====== Records for this task ======
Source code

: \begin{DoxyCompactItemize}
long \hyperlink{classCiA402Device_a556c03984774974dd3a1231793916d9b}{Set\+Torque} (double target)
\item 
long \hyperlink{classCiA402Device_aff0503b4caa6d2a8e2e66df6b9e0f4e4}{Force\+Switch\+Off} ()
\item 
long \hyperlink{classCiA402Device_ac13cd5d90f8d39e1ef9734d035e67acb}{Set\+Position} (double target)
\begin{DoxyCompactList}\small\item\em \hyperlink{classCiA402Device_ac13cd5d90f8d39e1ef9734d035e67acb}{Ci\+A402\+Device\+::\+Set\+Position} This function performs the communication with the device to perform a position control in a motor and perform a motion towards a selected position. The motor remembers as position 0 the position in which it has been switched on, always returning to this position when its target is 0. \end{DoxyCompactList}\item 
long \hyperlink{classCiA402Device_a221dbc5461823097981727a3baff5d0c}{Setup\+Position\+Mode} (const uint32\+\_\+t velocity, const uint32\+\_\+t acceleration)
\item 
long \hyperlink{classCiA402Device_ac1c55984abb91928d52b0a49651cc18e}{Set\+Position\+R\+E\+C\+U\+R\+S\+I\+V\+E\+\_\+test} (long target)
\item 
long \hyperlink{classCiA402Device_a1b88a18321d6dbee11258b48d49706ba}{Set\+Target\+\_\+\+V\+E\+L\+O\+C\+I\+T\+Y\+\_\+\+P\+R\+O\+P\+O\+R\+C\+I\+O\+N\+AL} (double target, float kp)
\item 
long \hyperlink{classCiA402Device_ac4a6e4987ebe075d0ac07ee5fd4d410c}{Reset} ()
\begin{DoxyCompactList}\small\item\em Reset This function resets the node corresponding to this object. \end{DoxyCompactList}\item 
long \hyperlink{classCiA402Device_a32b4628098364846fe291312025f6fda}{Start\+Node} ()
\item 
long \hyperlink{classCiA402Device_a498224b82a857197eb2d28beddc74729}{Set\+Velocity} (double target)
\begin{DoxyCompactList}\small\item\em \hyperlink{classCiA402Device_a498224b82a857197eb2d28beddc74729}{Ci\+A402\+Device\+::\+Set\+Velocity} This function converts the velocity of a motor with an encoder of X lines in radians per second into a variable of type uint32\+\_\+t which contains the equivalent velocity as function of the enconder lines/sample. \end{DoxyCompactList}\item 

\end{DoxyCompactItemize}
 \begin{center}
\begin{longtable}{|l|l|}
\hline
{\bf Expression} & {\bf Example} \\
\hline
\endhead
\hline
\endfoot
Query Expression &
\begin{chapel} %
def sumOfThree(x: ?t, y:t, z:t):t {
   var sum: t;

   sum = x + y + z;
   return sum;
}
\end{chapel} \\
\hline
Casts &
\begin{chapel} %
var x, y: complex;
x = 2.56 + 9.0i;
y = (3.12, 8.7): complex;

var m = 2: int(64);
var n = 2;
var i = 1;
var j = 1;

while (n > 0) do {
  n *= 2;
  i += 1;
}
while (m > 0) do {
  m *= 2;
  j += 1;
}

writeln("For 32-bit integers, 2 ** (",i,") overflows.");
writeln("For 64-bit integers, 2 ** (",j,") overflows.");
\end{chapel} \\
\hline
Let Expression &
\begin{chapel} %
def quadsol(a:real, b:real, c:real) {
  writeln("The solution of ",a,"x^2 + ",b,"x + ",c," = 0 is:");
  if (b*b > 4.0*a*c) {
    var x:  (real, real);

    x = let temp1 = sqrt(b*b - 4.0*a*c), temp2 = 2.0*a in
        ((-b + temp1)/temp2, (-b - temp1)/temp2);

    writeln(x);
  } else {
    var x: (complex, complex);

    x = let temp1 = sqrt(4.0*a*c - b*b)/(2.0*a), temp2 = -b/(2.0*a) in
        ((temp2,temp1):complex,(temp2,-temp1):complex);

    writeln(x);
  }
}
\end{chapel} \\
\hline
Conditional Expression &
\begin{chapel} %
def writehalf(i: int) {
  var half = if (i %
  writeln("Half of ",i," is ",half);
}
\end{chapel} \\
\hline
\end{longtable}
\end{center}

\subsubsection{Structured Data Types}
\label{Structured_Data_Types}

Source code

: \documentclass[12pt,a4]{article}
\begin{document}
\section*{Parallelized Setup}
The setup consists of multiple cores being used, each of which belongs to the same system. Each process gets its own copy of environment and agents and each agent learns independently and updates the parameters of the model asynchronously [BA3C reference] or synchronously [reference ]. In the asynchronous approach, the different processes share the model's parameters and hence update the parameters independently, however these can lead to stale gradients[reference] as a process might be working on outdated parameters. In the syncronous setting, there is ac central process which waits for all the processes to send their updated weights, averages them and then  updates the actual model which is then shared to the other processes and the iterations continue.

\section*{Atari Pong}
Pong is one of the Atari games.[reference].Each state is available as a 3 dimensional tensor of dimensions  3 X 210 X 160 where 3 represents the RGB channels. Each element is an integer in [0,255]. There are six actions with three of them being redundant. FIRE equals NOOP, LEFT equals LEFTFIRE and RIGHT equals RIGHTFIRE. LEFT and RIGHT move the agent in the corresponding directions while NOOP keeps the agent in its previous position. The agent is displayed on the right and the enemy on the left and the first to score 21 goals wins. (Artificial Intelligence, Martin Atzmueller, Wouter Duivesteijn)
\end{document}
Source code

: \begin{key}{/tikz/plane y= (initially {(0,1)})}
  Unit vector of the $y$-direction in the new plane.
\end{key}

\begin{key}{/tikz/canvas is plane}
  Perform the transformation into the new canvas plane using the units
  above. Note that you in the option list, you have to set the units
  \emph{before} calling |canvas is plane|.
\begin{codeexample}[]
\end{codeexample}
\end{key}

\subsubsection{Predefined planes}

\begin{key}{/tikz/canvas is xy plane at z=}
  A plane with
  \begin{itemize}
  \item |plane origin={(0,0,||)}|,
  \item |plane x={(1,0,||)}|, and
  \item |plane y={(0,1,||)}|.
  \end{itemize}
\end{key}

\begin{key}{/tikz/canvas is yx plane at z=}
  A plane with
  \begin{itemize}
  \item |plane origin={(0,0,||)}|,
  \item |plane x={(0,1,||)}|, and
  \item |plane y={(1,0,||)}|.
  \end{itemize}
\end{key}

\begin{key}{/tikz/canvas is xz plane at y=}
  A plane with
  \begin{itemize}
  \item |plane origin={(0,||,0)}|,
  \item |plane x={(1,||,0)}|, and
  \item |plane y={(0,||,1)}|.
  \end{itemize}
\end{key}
======
====== Records for this task ======
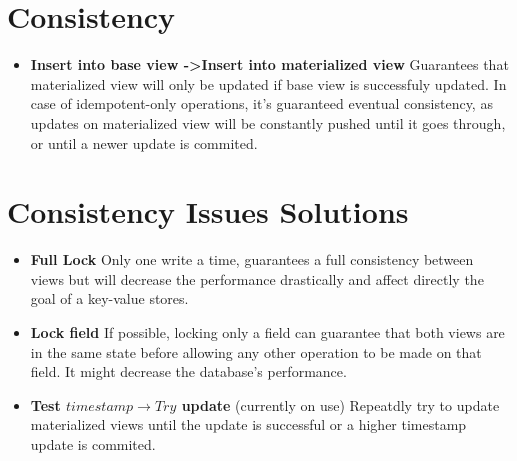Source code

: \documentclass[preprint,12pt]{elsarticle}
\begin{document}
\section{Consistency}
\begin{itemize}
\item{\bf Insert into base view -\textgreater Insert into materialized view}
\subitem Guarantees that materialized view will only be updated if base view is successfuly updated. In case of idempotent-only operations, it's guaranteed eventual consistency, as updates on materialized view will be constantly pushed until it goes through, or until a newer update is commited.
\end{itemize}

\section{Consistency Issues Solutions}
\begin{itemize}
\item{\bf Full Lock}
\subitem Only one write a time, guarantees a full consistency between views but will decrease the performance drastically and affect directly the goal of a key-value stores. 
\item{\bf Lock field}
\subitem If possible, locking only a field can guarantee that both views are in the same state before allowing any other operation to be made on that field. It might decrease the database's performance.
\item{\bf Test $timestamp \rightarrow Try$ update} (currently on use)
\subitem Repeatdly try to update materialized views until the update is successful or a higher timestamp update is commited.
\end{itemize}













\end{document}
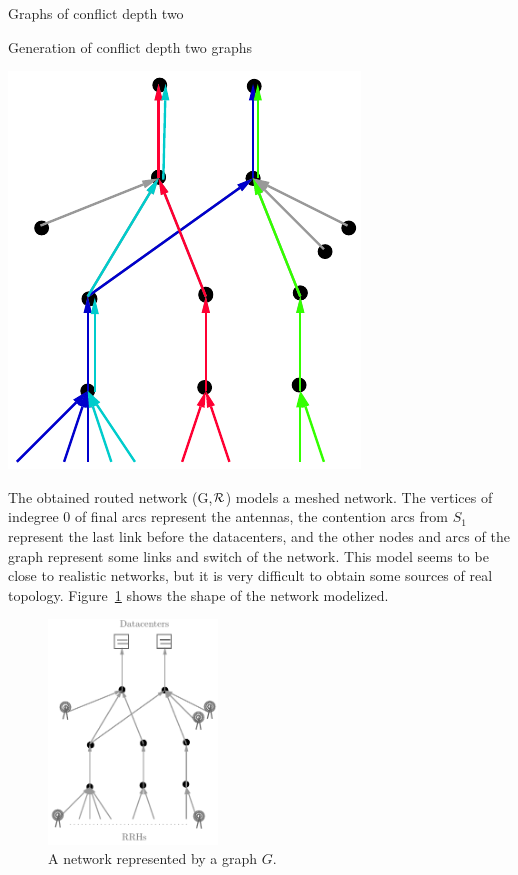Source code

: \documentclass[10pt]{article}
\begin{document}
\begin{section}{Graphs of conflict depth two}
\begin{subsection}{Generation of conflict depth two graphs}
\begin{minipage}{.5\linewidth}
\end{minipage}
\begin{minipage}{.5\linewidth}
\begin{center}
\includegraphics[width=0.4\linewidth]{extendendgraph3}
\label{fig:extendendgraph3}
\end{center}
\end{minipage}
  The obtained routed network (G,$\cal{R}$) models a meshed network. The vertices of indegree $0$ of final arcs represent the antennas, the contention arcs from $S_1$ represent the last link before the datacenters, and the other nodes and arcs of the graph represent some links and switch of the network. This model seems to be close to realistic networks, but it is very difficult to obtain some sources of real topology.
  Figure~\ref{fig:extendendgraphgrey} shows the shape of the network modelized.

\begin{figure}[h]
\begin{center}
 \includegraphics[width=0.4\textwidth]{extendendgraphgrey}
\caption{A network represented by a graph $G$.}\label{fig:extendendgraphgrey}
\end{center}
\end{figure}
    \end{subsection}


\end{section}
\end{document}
======
====== Records for this task ======
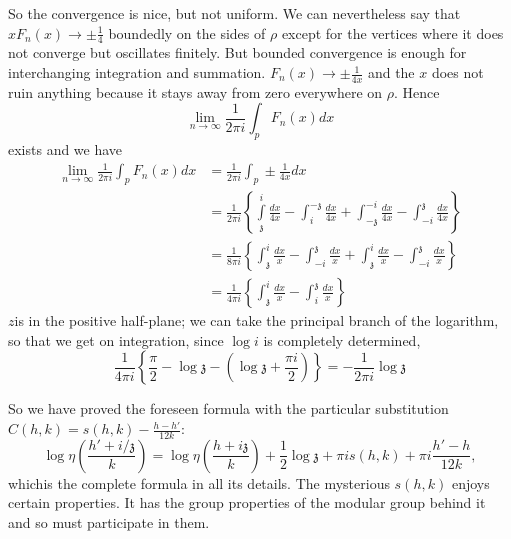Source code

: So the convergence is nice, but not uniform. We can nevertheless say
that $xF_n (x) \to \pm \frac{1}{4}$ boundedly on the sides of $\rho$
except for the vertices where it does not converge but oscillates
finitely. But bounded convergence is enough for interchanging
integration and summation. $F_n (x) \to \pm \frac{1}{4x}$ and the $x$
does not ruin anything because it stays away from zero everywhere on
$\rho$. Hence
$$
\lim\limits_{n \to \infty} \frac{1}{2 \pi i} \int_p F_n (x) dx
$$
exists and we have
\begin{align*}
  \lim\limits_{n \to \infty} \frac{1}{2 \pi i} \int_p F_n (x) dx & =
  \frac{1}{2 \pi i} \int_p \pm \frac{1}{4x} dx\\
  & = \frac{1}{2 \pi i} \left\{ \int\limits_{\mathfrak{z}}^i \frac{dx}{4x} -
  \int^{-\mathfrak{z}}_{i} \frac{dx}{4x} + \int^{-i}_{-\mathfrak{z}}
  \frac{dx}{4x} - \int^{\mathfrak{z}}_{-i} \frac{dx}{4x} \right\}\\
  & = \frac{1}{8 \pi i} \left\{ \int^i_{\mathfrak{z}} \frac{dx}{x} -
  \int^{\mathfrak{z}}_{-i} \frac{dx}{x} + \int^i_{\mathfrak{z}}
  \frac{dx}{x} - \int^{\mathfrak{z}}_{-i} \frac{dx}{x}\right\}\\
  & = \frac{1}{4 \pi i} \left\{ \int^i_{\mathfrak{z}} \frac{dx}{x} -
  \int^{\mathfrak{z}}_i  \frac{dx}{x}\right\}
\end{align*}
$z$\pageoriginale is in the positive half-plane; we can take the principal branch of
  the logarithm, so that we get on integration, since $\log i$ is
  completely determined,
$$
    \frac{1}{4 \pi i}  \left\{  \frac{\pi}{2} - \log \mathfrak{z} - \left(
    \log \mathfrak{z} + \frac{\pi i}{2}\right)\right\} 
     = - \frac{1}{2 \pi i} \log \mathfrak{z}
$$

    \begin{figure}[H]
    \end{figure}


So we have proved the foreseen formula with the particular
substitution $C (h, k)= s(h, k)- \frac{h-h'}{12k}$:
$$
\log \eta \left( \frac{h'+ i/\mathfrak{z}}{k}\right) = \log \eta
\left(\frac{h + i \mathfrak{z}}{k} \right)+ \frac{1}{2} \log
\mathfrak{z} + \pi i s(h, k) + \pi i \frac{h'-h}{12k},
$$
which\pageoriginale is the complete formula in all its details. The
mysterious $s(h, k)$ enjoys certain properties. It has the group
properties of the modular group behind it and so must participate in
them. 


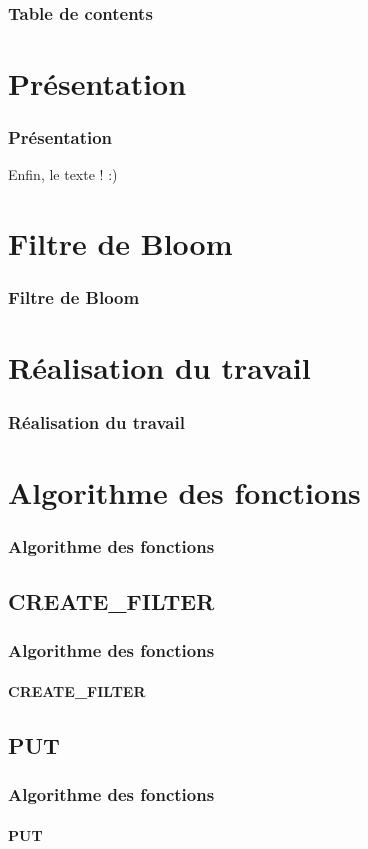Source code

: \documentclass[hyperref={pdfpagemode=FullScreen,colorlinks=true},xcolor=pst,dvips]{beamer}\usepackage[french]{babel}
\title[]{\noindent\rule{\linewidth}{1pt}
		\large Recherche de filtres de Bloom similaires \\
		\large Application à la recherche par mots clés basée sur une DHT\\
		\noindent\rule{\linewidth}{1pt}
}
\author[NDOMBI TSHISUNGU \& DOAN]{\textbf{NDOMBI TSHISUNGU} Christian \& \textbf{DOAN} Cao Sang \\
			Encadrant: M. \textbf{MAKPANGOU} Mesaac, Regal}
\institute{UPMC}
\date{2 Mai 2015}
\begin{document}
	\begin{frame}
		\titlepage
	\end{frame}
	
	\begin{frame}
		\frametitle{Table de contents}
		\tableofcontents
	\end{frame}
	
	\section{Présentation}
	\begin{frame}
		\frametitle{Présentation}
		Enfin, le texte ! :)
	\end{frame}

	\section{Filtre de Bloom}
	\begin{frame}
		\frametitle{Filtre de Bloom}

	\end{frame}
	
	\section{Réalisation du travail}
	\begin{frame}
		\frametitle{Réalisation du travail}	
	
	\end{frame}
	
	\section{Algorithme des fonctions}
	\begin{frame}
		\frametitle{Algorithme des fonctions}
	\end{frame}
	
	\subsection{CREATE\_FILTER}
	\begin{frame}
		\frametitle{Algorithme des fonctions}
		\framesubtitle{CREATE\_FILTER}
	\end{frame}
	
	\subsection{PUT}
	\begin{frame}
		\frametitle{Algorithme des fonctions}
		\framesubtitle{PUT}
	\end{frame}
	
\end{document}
======
Return every line in the records that includes the string "linewidth".

▶ _Answer to the exercise_:
\begin{minipage}{.5\linewidth}
\begin{minipage}{.5\linewidth}
\includegraphics[width=0.4\linewidth]{extendendgraph3}
\title[]{\noindent\rule{\linewidth}{1pt}
		\noindent\rule{\linewidth}{1pt}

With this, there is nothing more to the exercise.